Al día siguiente, sin dar tiempo a que su mujer se arrepintiera, cogió a los tres más pequeños y se presentó en la casa.

─Aquí los tienes, mujer, trátalos como si fueran tuyos y quiérelos mucho, que solo Dios sabe lo que nos cuesta separarnos de ellos.

Para evitar escenas penosas, los padres adoptivos, dejaron el pueblo con el pretexto de buscar colegios para los niños y se instalaron en la ciudad.

Se acabó la alegría en casa del herrero. Su esposa daba vueltas por el pueblo enajenada. Contaba, a quien quería oírla, que sus niños volverían pronto y nunca volverían a marcharse. Pronto enfermó y el herrero temió por su vida.
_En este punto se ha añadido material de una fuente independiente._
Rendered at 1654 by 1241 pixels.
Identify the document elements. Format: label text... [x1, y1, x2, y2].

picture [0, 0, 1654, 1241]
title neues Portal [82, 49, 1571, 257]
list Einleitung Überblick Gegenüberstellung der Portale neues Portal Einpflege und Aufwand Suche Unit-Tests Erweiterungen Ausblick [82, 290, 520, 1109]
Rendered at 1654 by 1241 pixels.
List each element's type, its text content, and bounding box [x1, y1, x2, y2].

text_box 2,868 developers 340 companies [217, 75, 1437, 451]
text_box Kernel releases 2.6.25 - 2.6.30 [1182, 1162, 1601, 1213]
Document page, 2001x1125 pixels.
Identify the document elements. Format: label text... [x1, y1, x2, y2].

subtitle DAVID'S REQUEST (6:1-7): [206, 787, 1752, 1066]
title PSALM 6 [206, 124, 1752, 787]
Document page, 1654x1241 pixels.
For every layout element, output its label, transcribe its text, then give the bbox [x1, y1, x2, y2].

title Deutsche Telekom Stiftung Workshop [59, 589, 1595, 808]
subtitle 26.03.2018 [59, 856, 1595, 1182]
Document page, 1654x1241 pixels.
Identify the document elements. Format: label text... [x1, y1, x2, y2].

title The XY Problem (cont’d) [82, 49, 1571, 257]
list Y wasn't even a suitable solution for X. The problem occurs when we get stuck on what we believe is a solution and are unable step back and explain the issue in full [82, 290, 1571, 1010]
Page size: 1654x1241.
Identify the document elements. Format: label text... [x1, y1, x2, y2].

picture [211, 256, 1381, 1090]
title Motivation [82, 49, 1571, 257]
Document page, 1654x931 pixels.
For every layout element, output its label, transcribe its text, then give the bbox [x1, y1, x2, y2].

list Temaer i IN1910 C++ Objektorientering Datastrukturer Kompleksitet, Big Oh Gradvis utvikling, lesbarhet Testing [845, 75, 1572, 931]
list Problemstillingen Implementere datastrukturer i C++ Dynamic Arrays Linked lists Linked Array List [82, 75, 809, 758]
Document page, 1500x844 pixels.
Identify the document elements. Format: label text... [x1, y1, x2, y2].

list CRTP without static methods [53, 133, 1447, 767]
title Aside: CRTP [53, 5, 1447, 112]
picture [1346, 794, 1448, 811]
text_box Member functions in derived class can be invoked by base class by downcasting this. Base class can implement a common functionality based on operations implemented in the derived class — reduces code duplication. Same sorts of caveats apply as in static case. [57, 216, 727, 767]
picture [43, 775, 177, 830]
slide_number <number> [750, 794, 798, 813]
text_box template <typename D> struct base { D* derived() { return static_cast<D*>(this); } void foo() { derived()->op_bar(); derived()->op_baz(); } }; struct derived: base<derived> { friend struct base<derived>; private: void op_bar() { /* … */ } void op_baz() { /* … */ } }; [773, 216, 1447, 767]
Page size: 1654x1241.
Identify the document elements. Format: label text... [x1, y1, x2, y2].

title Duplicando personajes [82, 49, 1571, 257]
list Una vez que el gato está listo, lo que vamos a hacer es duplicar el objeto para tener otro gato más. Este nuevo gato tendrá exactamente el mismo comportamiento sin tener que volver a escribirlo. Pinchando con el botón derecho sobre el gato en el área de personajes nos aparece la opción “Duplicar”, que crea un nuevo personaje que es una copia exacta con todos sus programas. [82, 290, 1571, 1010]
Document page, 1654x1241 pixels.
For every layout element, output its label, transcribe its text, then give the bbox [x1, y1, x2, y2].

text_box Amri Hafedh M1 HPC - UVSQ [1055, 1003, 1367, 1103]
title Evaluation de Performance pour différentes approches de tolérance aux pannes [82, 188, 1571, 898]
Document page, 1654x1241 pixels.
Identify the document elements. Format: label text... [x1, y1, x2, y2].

Los hijos mayores también abandonaron el hogar, unos para casarse otros para buscar una vida mejor. Quedaron el herrero y su mujer uno frente al otro al arrimo de la lumbre escasa, en las largas noches de invierno. Pensando siempre en sus hijos pequeños y preguntándose si habían obrado bien.

La noticia llegó a principios de otoño, primero fue un rumor, después una certeza. El matrimonio y sus tres hijos adoptivos habían perecido en un incendio en una finca cercana a la capital donde residían. Una o varias chispas de la chimenea, imprudentemente, encendida durante la noche, había sido la causa.

Días después, cuando los pastores sacaban a las ovejas del redil, se encontraron ahorcado al herrero de un álamo cercano al pueblo. Su figura gigantesca se balanceaba y sus ojos, claros como el agua, destacaban abiertos, asombrados, en su tiznada cara.